Now that I look closer, one bit of additional info.....the 7.5 was only made through 1985....this is a 1996.

The new 75/90's have two different thermostats. One is the block and one (which is cooler) in the head.

Mike
 
Ok, that makes sense. I am at a disadvantage looking at this stuff since I don't have an "in" with Honda anymore. I looked on boats.net and they don't reference a 75hp until 1998 so I assumed it was the little one. One other piece of info I was missing was that I didn't realize they stopped the 7.5 that early....but I should have known.
Thanks Mike.
 
OK, now that it is Spring I am bringing this thread back after doing some investigating and with some questions. I removed both fuel pumps and pumped up bulb hard with no fuel leakage evident. My next thought was to remove and check thermostat but I noticed the gasket and thought I had better check about parts before fooling around with it. I can't seem to find a thermostat listed anywhere on the internet for my model which is a 1996 BF75A [BBAL whatever that means?] and SN 1000367. Apparently made in Japan. Can someone give me a heads up on this motor and where parts can be found? I know it is a Honda Civic engine turned on its side and that a Civic oil filter fits. Would a Civic thermostat also fit? I also don't know how to find the thermostat part number. Any help would be appreciated.
 
Here is a link to the parts for your motor. The 1996 and 1997 were BF75AT models. So, the parts are the same. Click on the thermostat link and it will give you the correct part numbers. I would not assume that it is the same thermostat as the Honda Civic.
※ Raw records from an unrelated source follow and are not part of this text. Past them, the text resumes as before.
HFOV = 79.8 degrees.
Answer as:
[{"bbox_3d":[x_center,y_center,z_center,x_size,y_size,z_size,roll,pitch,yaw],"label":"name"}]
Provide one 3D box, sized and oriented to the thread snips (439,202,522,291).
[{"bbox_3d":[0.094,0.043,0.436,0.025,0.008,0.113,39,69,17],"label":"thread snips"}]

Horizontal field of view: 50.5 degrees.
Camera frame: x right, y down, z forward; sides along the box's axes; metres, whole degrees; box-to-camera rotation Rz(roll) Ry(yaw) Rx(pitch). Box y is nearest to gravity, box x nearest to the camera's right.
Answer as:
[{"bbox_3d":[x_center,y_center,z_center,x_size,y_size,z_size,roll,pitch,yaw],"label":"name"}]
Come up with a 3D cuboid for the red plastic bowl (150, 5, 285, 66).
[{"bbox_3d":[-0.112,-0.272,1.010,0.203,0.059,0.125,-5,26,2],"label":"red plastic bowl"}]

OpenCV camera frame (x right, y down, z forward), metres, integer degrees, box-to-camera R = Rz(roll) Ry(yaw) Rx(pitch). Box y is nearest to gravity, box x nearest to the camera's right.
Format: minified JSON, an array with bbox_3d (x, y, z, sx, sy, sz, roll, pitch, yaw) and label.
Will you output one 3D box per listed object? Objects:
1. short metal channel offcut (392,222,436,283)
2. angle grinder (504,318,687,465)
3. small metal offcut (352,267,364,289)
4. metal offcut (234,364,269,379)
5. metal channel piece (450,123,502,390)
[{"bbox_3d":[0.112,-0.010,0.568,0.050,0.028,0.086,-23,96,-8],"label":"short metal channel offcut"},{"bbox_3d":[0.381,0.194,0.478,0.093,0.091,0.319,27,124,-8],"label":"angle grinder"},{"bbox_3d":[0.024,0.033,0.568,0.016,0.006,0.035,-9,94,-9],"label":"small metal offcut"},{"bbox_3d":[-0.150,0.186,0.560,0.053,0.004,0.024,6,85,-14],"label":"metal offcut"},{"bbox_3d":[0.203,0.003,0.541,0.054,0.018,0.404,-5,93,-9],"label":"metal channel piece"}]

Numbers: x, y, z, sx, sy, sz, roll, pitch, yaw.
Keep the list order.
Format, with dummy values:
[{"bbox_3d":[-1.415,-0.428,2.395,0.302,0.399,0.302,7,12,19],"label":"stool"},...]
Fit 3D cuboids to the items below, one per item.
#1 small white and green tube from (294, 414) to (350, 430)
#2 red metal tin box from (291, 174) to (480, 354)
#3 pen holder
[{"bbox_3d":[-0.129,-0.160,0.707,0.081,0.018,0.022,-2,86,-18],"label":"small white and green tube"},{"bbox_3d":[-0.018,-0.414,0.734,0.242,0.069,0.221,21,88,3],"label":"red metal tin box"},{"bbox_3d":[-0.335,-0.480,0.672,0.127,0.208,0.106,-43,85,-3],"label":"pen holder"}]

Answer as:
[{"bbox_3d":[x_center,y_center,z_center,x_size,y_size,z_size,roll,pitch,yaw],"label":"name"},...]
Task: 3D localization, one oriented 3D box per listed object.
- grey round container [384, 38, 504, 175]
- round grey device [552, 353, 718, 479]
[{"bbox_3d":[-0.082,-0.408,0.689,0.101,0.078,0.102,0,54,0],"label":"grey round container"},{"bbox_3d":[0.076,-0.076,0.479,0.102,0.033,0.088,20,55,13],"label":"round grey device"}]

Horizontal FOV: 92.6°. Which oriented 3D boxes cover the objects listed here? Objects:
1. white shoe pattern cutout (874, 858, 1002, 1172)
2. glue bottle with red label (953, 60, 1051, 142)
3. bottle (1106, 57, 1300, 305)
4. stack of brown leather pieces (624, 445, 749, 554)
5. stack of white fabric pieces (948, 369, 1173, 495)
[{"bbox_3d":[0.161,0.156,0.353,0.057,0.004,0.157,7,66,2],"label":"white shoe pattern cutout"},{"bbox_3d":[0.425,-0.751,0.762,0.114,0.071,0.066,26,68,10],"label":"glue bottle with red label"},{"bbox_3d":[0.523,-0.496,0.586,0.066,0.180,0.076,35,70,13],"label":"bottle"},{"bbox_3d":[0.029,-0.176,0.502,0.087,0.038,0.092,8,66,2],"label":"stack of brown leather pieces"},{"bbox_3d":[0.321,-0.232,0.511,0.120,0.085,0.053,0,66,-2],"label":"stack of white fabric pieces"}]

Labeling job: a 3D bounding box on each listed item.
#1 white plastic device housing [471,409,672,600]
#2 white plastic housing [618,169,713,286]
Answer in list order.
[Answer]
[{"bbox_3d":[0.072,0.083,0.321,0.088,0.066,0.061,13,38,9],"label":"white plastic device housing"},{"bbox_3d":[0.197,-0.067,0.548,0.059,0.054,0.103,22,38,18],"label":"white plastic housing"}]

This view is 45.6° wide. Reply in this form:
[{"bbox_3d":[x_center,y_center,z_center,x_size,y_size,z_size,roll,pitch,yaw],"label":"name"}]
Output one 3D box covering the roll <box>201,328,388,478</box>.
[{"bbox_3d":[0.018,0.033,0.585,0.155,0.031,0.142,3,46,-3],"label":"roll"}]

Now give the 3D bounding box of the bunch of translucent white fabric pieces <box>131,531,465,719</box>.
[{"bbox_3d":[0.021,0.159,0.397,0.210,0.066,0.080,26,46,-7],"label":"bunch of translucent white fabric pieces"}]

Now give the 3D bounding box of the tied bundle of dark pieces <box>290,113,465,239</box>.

It may be, but go by the part numbers in the link and you can not go wrong. http://www.boats.net/parts/search/Honda/Outboard Engine/1997/BF90AT LRTA/parts.html


Sorry, I took so long answering this. I have video problems on my laptop at home with all my Honda programs.

Mike
 
Thanks for the reply. What was confusing was that in "year selection" one of the options is "pre 1997". When going to that section however they leave out 75 an 90 HP in the models listed. Can I assume for any part I need that the 97 listings would be accurate? I believe depending on serial number some models used a Mercury lower unit. Thanks again.